Activity 1:
Return, word for word, the part of the article on the Kiribati youth centre that opens with the words containing "Victoria supports construction" and closes with "their community centre.".
Activity 2:
For each statement below, decide whether it agrees with the article on the Kiribati youth centre. Answer yes or no, and quote the words of the article that decide it.
(a) Two fifths of the island's population live in and around Betio.
(b) Field Studio is a practice based in Wellington.
(c) The workshopping process produced two different concepts.

Selected text:
Victoria supports construction of Kiribati community youth centre

A community youth centre project for Kiribati youth, co-developed by Dr Rebecca Kiddle from Victoria University of Wellington's School of Geography, Environment and Earth Sciences assists, requires resources to begin construction.

Members of Betio Youth, Kiribati, sit around an architectural drawing of their city, planning their new community centre.
Members of Betio Youth, Kiribati, plan their community centre.

A Victoria University of Wellington researcher has provided inspiration and practical help to a community group developing a youth centre in Kiribati.

Rick Steele, Director of the not-for-profit agency ChildFund Kiribati, contacted Dr Rebecca Kiddle, from Victoria’s School of Geography, Environment and Earth Sciences, after hearing about her UNESCO-funded project, Imagining Decolonised Cities. ChildFund, along with Field Studio of Architecture & Urbanism, is helping the community of Betio, Kiribati, develop its community youth centre, as well as helping to raise funds for the project.

Betio, although small, has a high population density. Two fifths of the island’s population live in and around Betio, and a combination of overcrowding and lack of resources in these communities contributes to high youth unemployment rates.

Dr Kiddle says the researchers collaborated with experts from Field Studio, a Christchurch based practice that uses participatory design processes. They began by talking to the people of Betio about their wants and needs.

“Participatory design focuses on the needs of everyone involved. Working with Betio youth and their community, we facilitated community discussion and workshopping where concrete values and action points emerged that they wanted the centre to revolve around and achieve. This included things like preserving their cultural identity, an accessible place of education and health, and also creative expression and fun.”

The multifunctional community centre will be used as a place for youth to develop employment skills in trades and other areas of need in the community, as well as an activity and education centre.

“It was really important for us that the youth of Betio were driving this process,” says Dr Kiddle. “It’s not our centre, it’s theirs. We’re simply here to provide as many resources as we can, but we want it to be something that they can call their own, that they’ve had input into, at every step of the way.”

Not only have the local people steered the conversation and development process, the actual construction and maintenance of the centre will provide work and focus for many of them.

Two different concepts were developed through the workshopping process.

“What developed are plans for structures that incorporate the values that emerged from workshops with the Betio community, and are multifunctional, comfortable, and emphasise traditional and contemporary architecture,” says Amiria Kiddle of Field.

“In Kiribati, there are beautiful traditional buildings or tin sheds and not much in between. We want to create a space that the youth of Betio will be proud of.”

Construction of the building depends on adequate resources and funds. ChildFund relies on support from individuals and groups for its projects to succeed. Even with a generous donation from the New Zealand Aid Programme, there is still a long way to go.

“We need building supplies, resources—because Kiribati is a remote island, most materials need to be shipped in, which is where a lot of the expense lies,” says Shona Jennings of ChildFund.

“We’re really relying on the generosity of others who share our values and want to make a difference to our Pacific communities in need.”

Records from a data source
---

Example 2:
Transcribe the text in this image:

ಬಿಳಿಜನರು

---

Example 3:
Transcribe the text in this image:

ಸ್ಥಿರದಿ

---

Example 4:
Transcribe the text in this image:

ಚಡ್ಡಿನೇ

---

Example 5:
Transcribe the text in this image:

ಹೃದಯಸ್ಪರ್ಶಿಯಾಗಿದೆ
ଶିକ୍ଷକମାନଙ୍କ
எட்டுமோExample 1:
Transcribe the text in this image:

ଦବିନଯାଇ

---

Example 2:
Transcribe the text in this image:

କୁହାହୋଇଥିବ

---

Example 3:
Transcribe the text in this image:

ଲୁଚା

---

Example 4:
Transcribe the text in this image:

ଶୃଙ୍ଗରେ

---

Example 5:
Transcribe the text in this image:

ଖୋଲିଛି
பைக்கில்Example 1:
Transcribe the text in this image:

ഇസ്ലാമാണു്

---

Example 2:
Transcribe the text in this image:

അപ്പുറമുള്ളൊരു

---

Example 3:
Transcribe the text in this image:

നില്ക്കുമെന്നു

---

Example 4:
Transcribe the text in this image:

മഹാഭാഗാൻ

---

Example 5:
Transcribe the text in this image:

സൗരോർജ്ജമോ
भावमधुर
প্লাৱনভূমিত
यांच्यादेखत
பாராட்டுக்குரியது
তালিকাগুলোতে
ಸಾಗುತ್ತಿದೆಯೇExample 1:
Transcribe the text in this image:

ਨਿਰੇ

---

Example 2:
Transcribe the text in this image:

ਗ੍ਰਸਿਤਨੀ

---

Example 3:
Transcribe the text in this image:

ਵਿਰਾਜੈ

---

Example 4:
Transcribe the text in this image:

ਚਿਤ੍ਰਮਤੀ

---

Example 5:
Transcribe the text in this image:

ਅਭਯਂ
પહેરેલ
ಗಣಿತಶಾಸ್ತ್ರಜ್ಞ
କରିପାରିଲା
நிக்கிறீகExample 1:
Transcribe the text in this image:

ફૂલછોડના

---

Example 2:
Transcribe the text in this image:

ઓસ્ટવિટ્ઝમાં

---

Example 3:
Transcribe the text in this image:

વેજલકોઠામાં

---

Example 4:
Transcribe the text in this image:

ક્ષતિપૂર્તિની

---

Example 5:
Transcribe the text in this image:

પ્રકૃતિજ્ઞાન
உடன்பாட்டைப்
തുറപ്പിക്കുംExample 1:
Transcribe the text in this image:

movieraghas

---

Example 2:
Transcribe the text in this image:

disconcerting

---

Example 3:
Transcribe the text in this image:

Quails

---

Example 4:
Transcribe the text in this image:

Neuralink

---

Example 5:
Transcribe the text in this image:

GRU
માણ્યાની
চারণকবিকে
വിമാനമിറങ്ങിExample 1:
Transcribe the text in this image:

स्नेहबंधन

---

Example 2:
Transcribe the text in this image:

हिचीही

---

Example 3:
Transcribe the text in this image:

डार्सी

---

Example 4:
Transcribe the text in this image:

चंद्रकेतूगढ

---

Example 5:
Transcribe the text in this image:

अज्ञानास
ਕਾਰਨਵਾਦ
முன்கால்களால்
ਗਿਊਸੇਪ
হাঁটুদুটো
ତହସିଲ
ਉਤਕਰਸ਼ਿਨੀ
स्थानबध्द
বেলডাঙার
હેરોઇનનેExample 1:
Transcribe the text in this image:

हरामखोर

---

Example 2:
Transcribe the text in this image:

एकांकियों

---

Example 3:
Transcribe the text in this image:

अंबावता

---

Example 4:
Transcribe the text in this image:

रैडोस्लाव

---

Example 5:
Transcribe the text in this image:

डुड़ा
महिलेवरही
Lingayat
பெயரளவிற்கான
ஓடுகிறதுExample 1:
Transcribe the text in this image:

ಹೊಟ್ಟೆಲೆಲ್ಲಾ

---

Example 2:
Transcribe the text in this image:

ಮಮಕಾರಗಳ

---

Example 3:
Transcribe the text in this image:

Solution 1:
Victoria supports construction of Kiribati community youth centre

A community youth centre project for Kiribati youth, co-developed by Dr Rebecca Kiddle from Victoria University of Wellington's School of Geography, Environment and Earth Sciences assists, requires resources to begin construction.

Members of Betio Youth, Kiribati, sit around an architectural drawing of their city, planning their new community centre.
Members of Betio Youth, Kiribati, plan their community centre.

Solution 2:
(a) Yes: "Two fifths of the island’s population live in and around Betio"
(b) No: "Field Studio, a Christchurch based practice that uses participatory design processes"
(c) Yes: "Two different concepts were developed through the workshopping process."